* Source document:

□ □ □ □ □ □ □

2. TERM. Unless earlier terminated as provided for in this Agreement, the
term of this Agreement will commence on October 20, 2005 and end on October 31,
2017.
3. DEPLOYMENT.
(a) Christie/AIX will begin deployment of the Digital Systems immediately
upon reaching written agreement concerning the theatrical release of Digital
Titles with (i) Distributor and at least two Major Studios or, alternatively,
with Distributor, one Major Studio and both DreamWorks and New Line; and (ii) at
least one Exhibitor. Notwithstanding the foregoing, Christie/AIX reserves the
right to commence deployment at any time prior to entering into such written
agreements. Christie/AIX will retain the services of Christie to install the
Digital Systems.
(b) The maximum number of Projection Systems to be deployed and covered
under this Agreement will be *** Projection Systems.
(c) Christie/AIX will deploy fully operational Projection Systems for at
least ***% of the screens in any complex where any Projection System is deployed
by Christie/AIX.
4. DCI SPECIFICATION COMPLIANCE. Initially, Christie/AIX will deploy
Digital Systems that comply with the DCI Specification except to the extent that
technology necessary for compliance with the DCI Specification is not
commercially available, and in any event will have JPEG2000 capability. When the
technology necessary to make Digital Systems compliant with the DCI
Specification becomes commercially available, Christie/AIX will (a) thereafter
deploy Digital Systems that are compliant with the DCI Specification and (b)

□ □ □ □ □ □ □

* Activity: In the agreement excerpt, on what date does the term of the Agreement end, unless terminated earlier?

* Provided data:
□ □ □ □ □ □ □

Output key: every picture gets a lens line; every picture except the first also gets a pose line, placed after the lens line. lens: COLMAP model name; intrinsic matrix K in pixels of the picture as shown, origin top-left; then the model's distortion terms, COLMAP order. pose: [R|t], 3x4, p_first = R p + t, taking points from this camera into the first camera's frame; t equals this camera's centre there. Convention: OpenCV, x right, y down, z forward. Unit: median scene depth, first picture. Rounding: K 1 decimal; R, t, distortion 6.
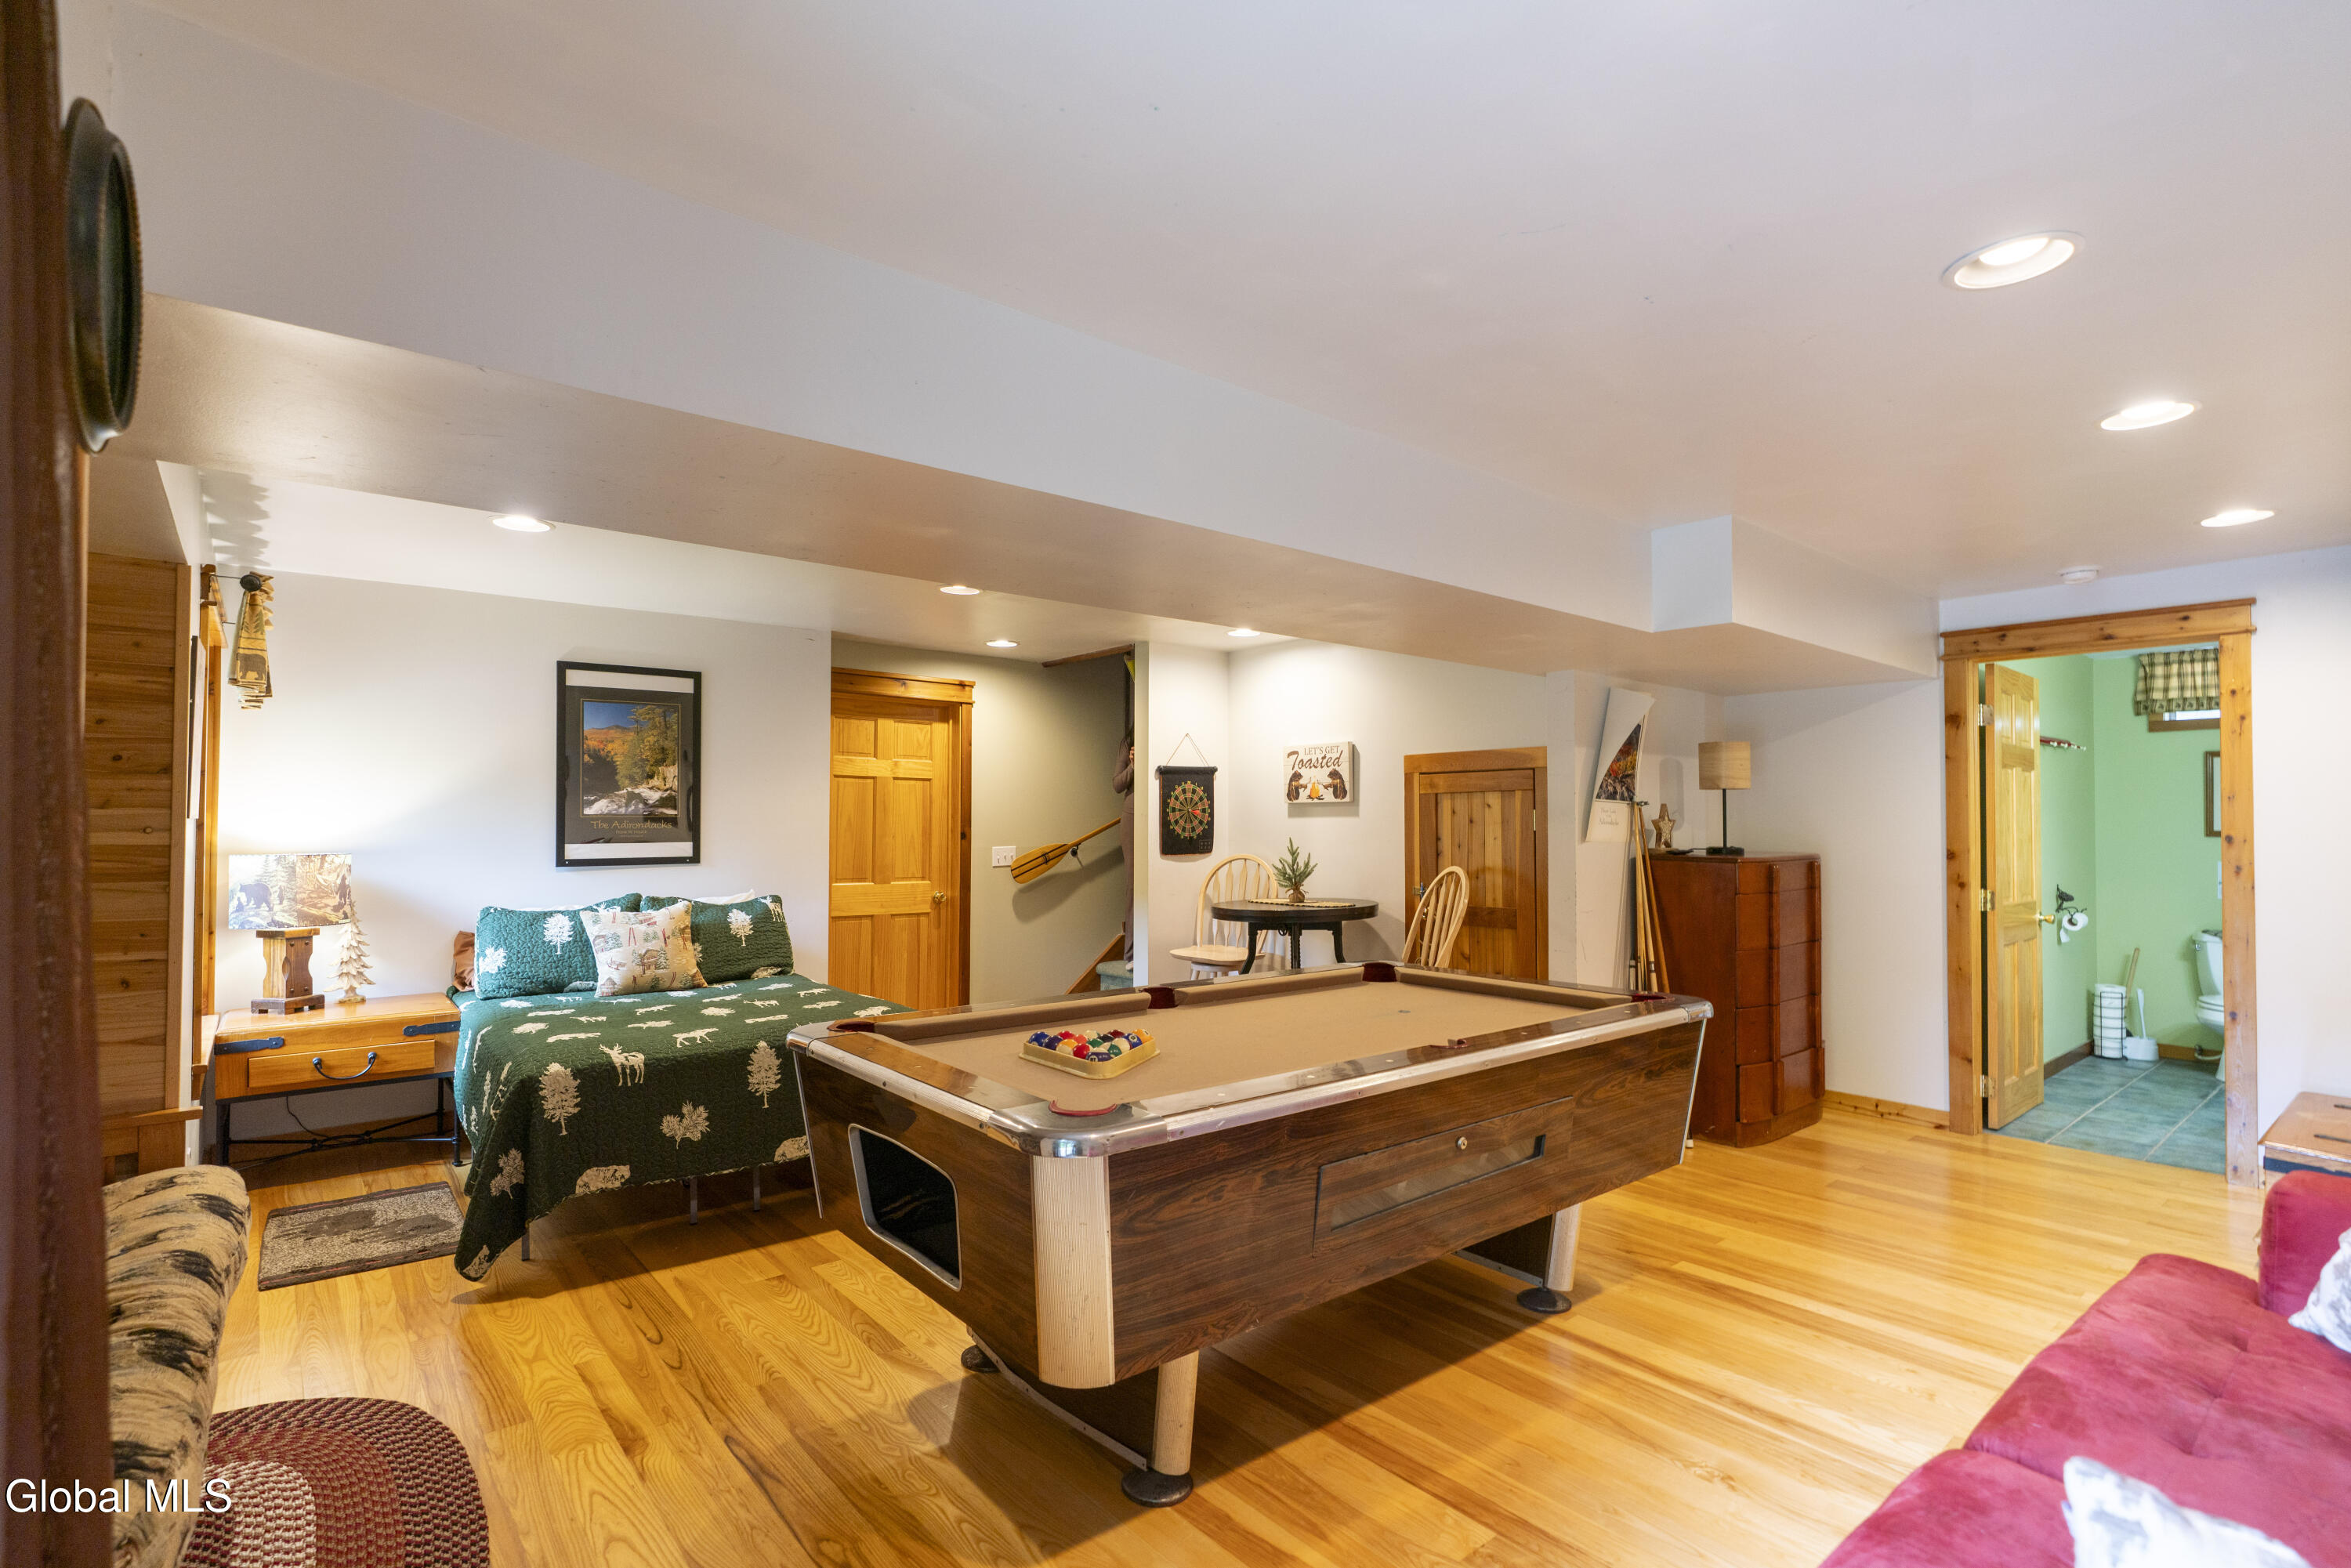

□ □ □ □ □ □ □

* Exercise response: October 31, 2017.